_DESCRIPTION OF THE TASK_
The entries below hold a line with "Payment - Escrow" and a line with "Escrow smart contract represents". Return those lines and all that lie between them, exactly and only.

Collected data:
▬▬▬▬▬▬▬▬▬▬

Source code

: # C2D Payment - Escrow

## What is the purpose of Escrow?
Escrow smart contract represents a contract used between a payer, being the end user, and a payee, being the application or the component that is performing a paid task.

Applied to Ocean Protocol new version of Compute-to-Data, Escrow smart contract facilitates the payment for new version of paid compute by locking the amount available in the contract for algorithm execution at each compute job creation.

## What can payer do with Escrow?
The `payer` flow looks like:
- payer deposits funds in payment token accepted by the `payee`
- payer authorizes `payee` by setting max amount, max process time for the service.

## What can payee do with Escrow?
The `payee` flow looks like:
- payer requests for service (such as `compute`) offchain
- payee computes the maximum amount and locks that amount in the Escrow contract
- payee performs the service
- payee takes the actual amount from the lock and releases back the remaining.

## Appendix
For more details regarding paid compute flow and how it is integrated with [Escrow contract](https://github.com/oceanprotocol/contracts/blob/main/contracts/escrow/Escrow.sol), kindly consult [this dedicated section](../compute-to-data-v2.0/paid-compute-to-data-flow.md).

▬▬▬▬▬▬▬▬▬▬

_RESPONSE_
: # C2D Payment - Escrow

## What is the purpose of Escrow?
Escrow smart contract represents a contract used between a payer, being the end user, and a payee, being the application or the component that is performing a paid task.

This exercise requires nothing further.